6 Comments · 25929 Reads · Print  -> Posted by Elisabeth on October 06 2009

Comments

#1 | crimea1854 on 07/10/2009 08:09:59
Thanks for posting this article, a superb insight into the life and work of a Coastguard.

Martin
#2 | Tony on 08/10/2009 15:08:30
Elizabeth,
Thank you for the superb photos.Genealogical Sources can build a framework of a past ancestor but the memoirs of Frederick Ashby fill the framework so well that one can now imagine the whole man and his loving family. Thank you for sharing him with us.
Regards
Tony
#3 | Elisabeth on 08/10/2009 18:02:18
Thankyou Martin and Tony for your appreciation. My mother (now nearly 90) wrote down some childhood recollections of her grandfather for me - it is good to capture the live memories while we can! In his 80s he still had a trim naval beard and thick steel-grey hair, and used to mend his own striped flannel shirts and darn his own socks, as sailors did. She was also amazed at his habit of spitting resoundingly into the fire! Elisabeth
#4 | John Gough on 02/02/2010 18:58:39
Dear Elizabeth. I believe that my Great Grandfather, John HENNESSY, (Bn 1846, Faversham d1932 Ash, Kent) is the 'Hennessy' referred to in the excerpt of the diary above. HE served at Ilfracombe in the late 1870s and got married in 1880. Thanks for putting this on - it gives me some 'life colour' one doesn't normally get. My only request is whether he is referred to elsewhere in the memoirs please? Many thanks. twelfthravenathotmaildotcom
#5 | rjmontgomery on 16/02/2010 18:05:20
What a splendid Victorian family photograph! Everyone should write an acount of his life's activities to inform his grandchildren and posterity.
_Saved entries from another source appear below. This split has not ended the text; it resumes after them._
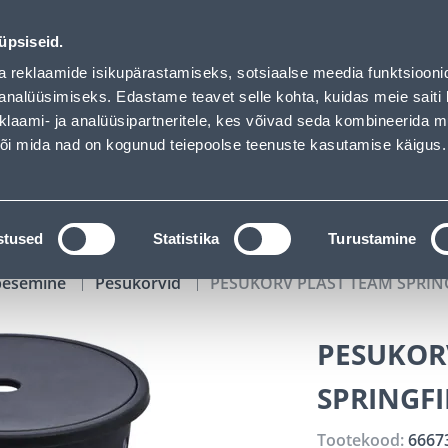
uhof has loaded
00
14
13
08
Kuni 20% LISAKS koodiga!
P
T
MIN
S
üpsiseid.
ndus
Teenused
Karjäärileht
a reklaamide isikupärastamiseks, sotsiaalse meedia funktsiooni
analüüsimiseks. Edastame teavet selle kohta, kuidas meie saiti 
klaami- ja analüüsipartneritele, kes võivad seda kombineerida 
OTSI
Logi
 või mida nad on kogunud teiepoolse teenuste kasutamise käigus.
KATALOOGID
TÖÖRIISTALAENUTUS
J
stused
Statistika
Turustamine
pesemine
Pesukorvid
PESUKORV PLAST TEAM SPRIN
PESUKOR
SPRINGF
Tootekood:
6667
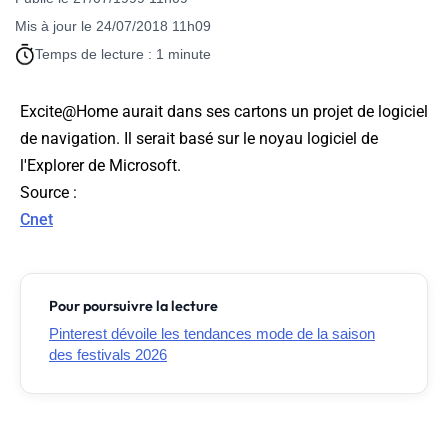
Mis à jour le 24/07/2018 11h09
Temps de lecture : 1 minute
Excite@Home aurait dans ses cartons un projet de logiciel
de navigation. Il serait basé sur le noyau logiciel de
l'Explorer de Microsoft.
Source
:
Cnet
Pour poursuivre la lecture
Pinterest dévoile les tendances mode de la saison
des festivals 2026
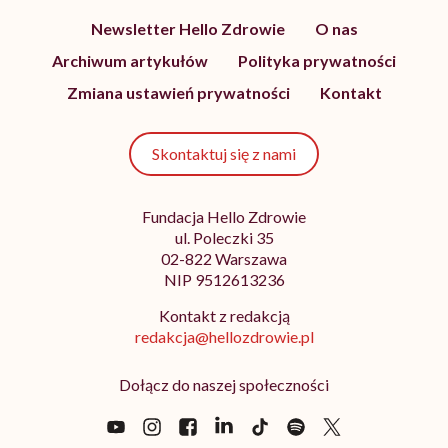
Newsletter Hello Zdrowie
O nas
Archiwum artykułów
Polityka prywatności
Zmiana ustawień prywatności
Kontakt
Skontaktuj się z nami
Fundacja Hello Zdrowie
ul. Poleczki 35
02-822 Warszawa
NIP 9512613236
Kontakt z redakcją
redakcja@hellozdrowie.pl
Dołącz do naszej społeczności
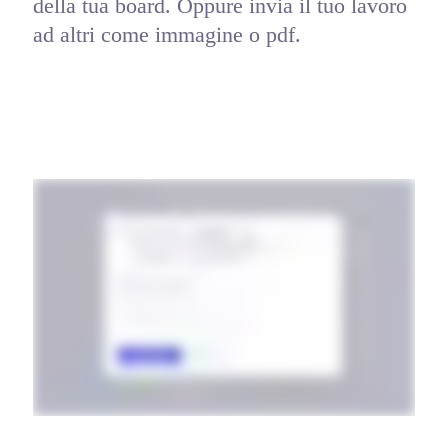
della tua board. Oppure invia il tuo lavoro 
ad altri come immagine o pdf.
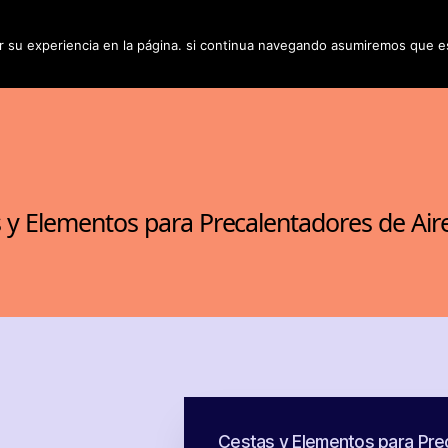
iénes somos
Nuestras Instalaciones
Productos y S
 su experiencia en la página. si continua navegando asumiremos que e
 y Elementos para Precalentadores de Air
Cestas y Elementos para Pre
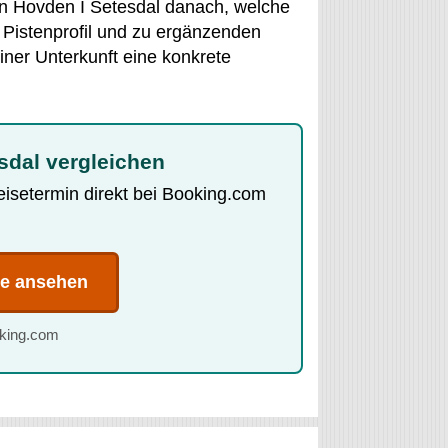
 in Hovden I Setesdal danach, welche
m Pistenprofil und zu ergänzenden
iner Unterkunft eine konkrete
sdal vergleichen
Reisetermin direkt bei Booking.com
te ansehen
oking.com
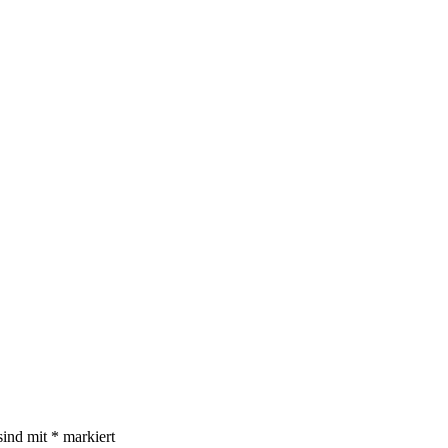
sind mit
*
markiert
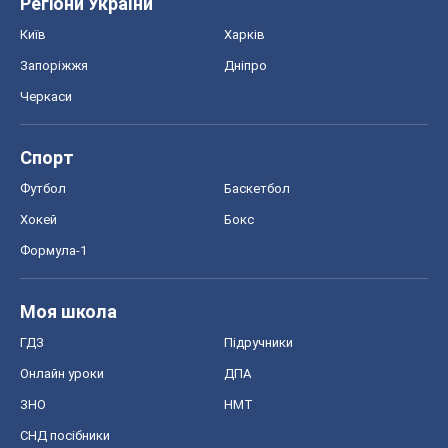
Регіони України
Київ
Харків
Запоріжжя
Дніпро
Черкаси
Спорт
Футбол
Баскетбол
Хокей
Бокс
Формула-1
Моя школа
ГДЗ
Підручники
Онлайн уроки
ДПА
ЗНО
НМТ
СНД посібники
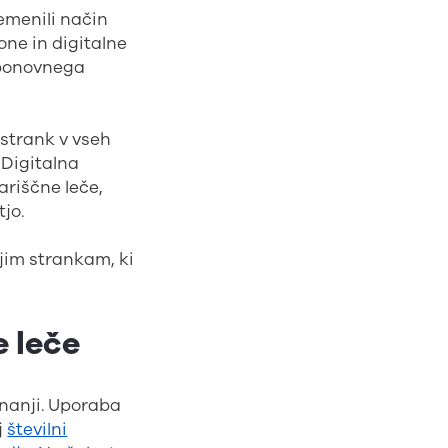
remenili način
one in digitalne
n ponovnega
 strank v vseh
. Digitalna
ariščne leče,
jo.
ojim strankam, ki
e leče
unanji. Uporaba
j
številni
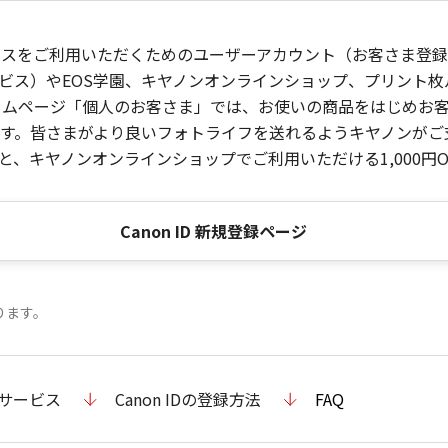
ービスをご利用いただくためのユーザーアカウント（お客さま登録情
ビス）やEOS学園、キヤノンオンラインショップ、プリント
ンホームページ「個人のお客さま」では、お使いの商品をはじめ
。皆さまがより良いフォトライフを送れるようキヤノンがご支援
、キヤノンオンラインショップでご利用いただける1,000円O
Canon ID 新規登録ページ
ります。
のサービス
Canon IDの登録方法
FAQ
My grandfather John James Montgomery may have served with Frederick at the Great Yarmouth Devonshire Road coastguard station, but I can find mention of him in grandfather's papers.
Robert Montgomery
#6 | Elisabeth on 21/02/2010 12:25:21
Dear John Gough, its good to hear from a descendant of "Hennessy", Fred Ashby refers to him affectionately and they were clearly close friends. All the references to him are in the excerpt from the memoir which I have put on this site, there is no reference to him in the earlier part, that deals with Fred's service in the RN. But the implication in the text is that they transferred from RN to HM Coastguard together. The ships Fred Ashby served on (according to the memoir which was written some decades later, in early 1900s I think) are:
1865 Excellent
1867 Chanticleer
1872 Excellent
1873 Audacious, Newcastle, Endymion
1875 Excellent, Monarch
July 1877 transferred from Monarch to Cg service .
If you have any info on yr great grandfather's ships you maysee a link!